> [Given records]:
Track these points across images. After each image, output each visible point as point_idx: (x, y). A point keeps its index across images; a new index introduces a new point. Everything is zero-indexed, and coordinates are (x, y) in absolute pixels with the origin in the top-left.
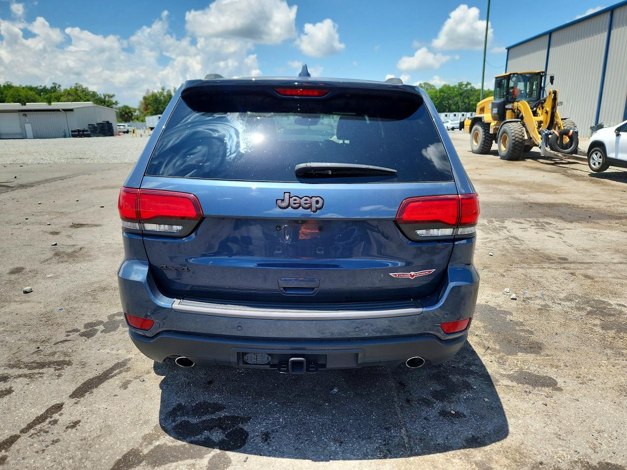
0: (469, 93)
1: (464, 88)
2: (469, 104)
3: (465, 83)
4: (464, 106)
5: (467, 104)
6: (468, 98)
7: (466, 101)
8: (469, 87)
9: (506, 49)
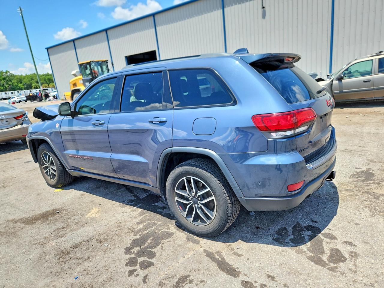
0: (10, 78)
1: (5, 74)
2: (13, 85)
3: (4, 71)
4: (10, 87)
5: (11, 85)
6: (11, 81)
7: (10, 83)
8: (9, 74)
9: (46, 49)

* * *

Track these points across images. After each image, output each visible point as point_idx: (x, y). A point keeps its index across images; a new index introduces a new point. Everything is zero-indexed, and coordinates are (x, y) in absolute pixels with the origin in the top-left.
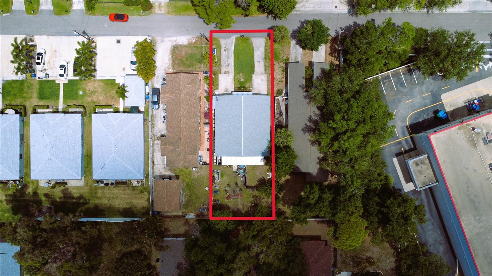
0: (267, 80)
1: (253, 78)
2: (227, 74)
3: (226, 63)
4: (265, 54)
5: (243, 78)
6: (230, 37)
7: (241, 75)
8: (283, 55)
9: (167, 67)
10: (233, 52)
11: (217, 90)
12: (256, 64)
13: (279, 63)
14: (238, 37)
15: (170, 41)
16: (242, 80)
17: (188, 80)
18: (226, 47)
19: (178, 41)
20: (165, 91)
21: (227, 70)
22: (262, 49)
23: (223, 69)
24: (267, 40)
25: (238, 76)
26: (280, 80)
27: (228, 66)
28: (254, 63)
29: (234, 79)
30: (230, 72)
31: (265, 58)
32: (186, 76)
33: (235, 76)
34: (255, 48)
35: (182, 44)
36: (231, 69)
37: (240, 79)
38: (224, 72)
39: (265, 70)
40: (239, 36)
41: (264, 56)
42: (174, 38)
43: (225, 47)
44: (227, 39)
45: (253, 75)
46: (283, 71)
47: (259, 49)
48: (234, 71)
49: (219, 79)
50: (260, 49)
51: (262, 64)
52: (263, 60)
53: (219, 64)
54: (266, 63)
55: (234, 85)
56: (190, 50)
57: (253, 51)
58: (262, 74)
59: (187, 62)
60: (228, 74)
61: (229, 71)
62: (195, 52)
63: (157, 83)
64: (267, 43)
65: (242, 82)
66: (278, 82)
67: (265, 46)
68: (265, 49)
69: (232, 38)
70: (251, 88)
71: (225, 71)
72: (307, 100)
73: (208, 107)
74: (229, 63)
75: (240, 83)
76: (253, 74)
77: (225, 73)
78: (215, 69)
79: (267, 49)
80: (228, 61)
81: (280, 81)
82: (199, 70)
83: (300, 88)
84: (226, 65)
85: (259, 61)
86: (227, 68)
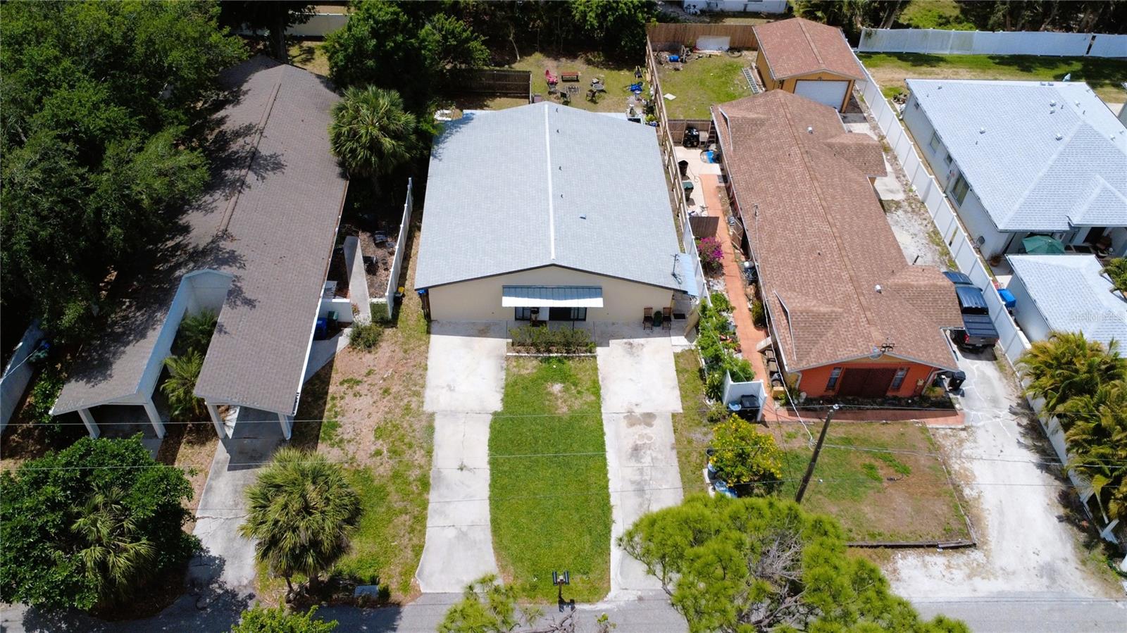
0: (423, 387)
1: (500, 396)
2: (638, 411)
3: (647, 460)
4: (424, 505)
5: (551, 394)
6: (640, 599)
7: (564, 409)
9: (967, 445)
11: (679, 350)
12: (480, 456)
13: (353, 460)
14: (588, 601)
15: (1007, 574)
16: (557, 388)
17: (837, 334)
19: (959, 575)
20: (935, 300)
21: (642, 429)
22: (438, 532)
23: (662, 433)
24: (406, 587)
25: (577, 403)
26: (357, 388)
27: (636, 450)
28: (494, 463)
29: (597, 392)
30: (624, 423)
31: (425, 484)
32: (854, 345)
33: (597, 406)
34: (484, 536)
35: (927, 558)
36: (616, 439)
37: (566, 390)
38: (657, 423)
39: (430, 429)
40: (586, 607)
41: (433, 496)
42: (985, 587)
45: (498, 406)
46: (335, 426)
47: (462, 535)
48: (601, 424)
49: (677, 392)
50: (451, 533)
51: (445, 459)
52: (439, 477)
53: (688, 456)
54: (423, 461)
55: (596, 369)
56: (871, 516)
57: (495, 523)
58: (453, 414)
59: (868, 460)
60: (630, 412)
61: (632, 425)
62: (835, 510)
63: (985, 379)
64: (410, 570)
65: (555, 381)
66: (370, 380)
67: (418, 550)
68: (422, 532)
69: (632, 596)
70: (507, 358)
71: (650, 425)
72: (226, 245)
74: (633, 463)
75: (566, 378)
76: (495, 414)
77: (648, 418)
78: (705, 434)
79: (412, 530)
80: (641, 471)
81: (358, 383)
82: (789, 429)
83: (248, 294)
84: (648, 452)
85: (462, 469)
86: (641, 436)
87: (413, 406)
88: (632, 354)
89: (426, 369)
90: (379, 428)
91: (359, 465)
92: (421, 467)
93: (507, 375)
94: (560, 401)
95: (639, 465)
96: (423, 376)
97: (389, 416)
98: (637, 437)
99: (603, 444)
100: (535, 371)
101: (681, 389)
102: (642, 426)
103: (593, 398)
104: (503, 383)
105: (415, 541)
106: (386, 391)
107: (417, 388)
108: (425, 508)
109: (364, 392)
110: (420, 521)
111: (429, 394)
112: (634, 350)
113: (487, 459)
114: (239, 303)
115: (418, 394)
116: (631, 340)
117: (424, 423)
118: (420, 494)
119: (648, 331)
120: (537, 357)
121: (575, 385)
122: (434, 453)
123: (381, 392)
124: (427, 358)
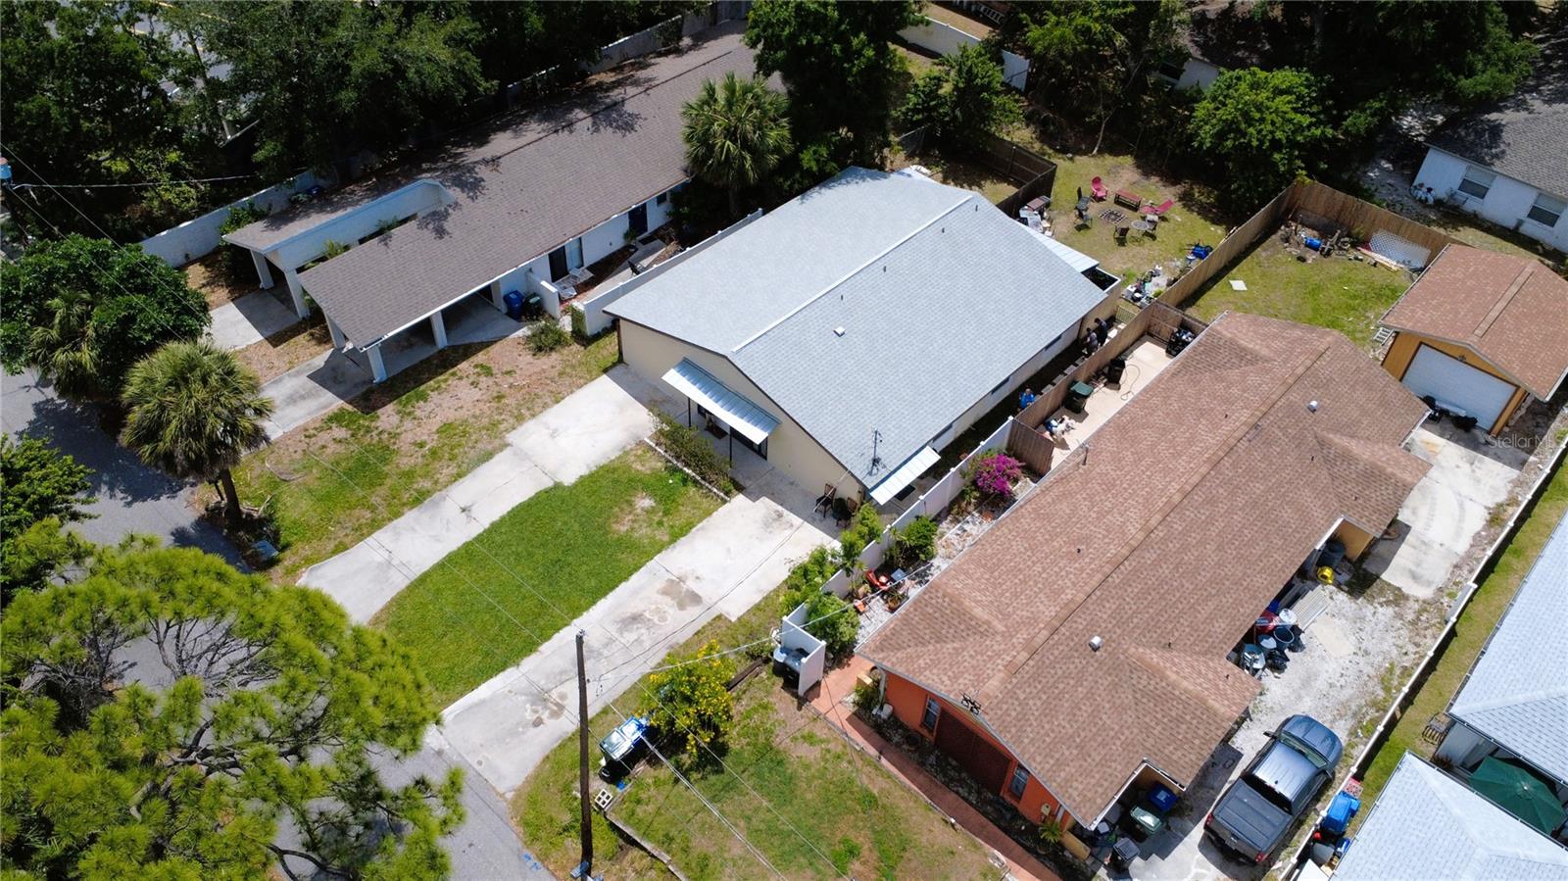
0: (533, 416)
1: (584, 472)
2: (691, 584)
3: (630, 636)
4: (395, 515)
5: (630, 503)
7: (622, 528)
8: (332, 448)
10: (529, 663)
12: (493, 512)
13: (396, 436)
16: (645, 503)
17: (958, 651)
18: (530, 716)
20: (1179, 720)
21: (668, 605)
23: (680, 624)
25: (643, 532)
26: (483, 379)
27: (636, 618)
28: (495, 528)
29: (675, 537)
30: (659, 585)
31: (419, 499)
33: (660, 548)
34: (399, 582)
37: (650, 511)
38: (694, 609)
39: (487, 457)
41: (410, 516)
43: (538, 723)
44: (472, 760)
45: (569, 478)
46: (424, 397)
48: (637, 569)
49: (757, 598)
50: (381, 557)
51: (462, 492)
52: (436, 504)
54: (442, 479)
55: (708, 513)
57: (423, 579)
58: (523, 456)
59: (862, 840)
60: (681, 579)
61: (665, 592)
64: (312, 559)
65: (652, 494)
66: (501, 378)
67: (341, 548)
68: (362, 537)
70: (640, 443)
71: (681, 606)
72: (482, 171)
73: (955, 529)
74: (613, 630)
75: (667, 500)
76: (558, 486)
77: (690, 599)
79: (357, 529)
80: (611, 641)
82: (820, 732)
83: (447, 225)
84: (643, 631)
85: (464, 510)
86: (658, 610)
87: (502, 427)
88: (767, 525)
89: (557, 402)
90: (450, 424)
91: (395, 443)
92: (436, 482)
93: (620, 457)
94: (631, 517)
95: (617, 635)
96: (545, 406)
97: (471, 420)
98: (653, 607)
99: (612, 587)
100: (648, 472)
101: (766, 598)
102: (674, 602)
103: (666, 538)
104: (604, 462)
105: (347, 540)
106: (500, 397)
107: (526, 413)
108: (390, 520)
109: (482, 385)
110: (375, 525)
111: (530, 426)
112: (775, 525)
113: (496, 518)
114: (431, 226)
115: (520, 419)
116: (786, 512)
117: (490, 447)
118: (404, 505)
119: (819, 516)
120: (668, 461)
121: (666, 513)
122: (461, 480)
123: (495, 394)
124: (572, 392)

> [Work to be completed]:
Give the lines of the material as a JSON list of strings, one string per line with blank lines omitted, beginning with the line that contains "87: (413, 406)" and continuing through the line that contains "124: (572, 392)", both included. Leave the picture lines out of the list.

> [Task response]:
[
  "87: (413, 406)",
  "88: (632, 354)",
  "89: (426, 369)",
  "90: (379, 428)",
  "91: (359, 465)",
  "92: (421, 467)",
  "93: (507, 375)",
  "94: (560, 401)",
  "95: (639, 465)",
  "96: (423, 376)",
  "97: (389, 416)",
  "98: (637, 437)",
  "99: (603, 444)",
  "100: (535, 371)",
  "101: (681, 389)",
  "102: (642, 426)",
  "103: (593, 398)",
  "104: (503, 383)",
  "105: (415, 541)",
  "106: (386, 391)",
  "107: (417, 388)",
  "108: (425, 508)",
  "109: (364, 392)",
  "110: (420, 521)",
  "111: (429, 394)",
  "112: (634, 350)",
  "113: (487, 459)",
  "114: (239, 303)",
  "115: (418, 394)",
  "116: (631, 340)",
  "117: (424, 423)",
  "118: (420, 494)",
  "119: (648, 331)",
  "120: (537, 357)",
  "121: (575, 385)",
  "122: (434, 453)",
  "123: (381, 392)",
  "124: (427, 358)",
  "0: (533, 416)",
  "1: (584, 472)",
  "2: (691, 584)",
  "3: (630, 636)",
  "4: (395, 515)",
  "5: (630, 503)",
  "7: (622, 528)",
  "8: (332, 448)",
  "10: (529, 663)",
  "12: (493, 512)",
  "13: (396, 436)",
  "16: (645, 503)",
  "17: (958, 651)",
  "18: (530, 716)",
  "20: (1179, 720)",
  "21: (668, 605)",
  "23: (680, 624)",
  "25: (643, 532)",
  "26: (483, 379)",
  "27: (636, 618)",
  "28: (495, 528)",
  "29: (675, 537)",
  "30: (659, 585)",
  "31: (419, 499)",
  "33: (660, 548)",
  "34: (399, 582)",
  "37: (650, 511)",
  "38: (694, 609)",
  "39: (487, 457)",
  "41: (410, 516)",
  "43: (538, 723)",
  "44: (472, 760)",
  "45: (569, 478)",
  "46: (424, 397)",
  "48: (637, 569)",
  "49: (757, 598)",
  "50: (381, 557)",
  "51: (462, 492)",
  "52: (436, 504)",
  "54: (442, 479)",
  "55: (708, 513)",
  "57: (423, 579)",
  "58: (523, 456)",
  "59: (862, 840)",
  "60: (681, 579)",
  "61: (665, 592)",
  "64: (312, 559)",
  "65: (652, 494)",
  "66: (501, 378)",
  "67: (341, 548)",
  "68: (362, 537)",
  "70: (640, 443)",
  "71: (681, 606)",
  "72: (482, 171)",
  "73: (955, 529)",
  "74: (613, 630)",
  "75: (667, 500)",
  "76: (558, 486)",
  "77: (690, 599)",
  "79: (357, 529)",
  "80: (611, 641)",
  "82: (820, 732)",
  "83: (447, 225)",
  "84: (643, 631)",
  "85: (464, 510)",
  "86: (658, 610)",
  "87: (502, 427)",
  "88: (767, 525)",
  "89: (557, 402)",
  "90: (450, 424)",
  "91: (395, 443)",
  "92: (436, 482)",
  "93: (620, 457)",
  "94: (631, 517)",
  "95: (617, 635)",
  "96: (545, 406)",
  "97: (471, 420)",
  "98: (653, 607)",
  "99: (612, 587)",
  "100: (648, 472)",
  "101: (766, 598)",
  "102: (674, 602)",
  "103: (666, 538)",
  "104: (604, 462)",
  "105: (347, 540)",
  "106: (500, 397)",
  "107: (526, 413)",
  "108: (390, 520)",
  "109: (482, 385)",
  "110: (375, 525)",
  "111: (530, 426)",
  "112: (775, 525)",
  "113: (496, 518)",
  "114: (431, 226)",
  "115: (520, 419)",
  "116: (786, 512)",
  "117: (490, 447)",
  "118: (404, 505)",
  "119: (819, 516)",
  "120: (668, 461)",
  "121: (666, 513)",
  "122: (461, 480)",
  "123: (495, 394)",
  "124: (572, 392)"
]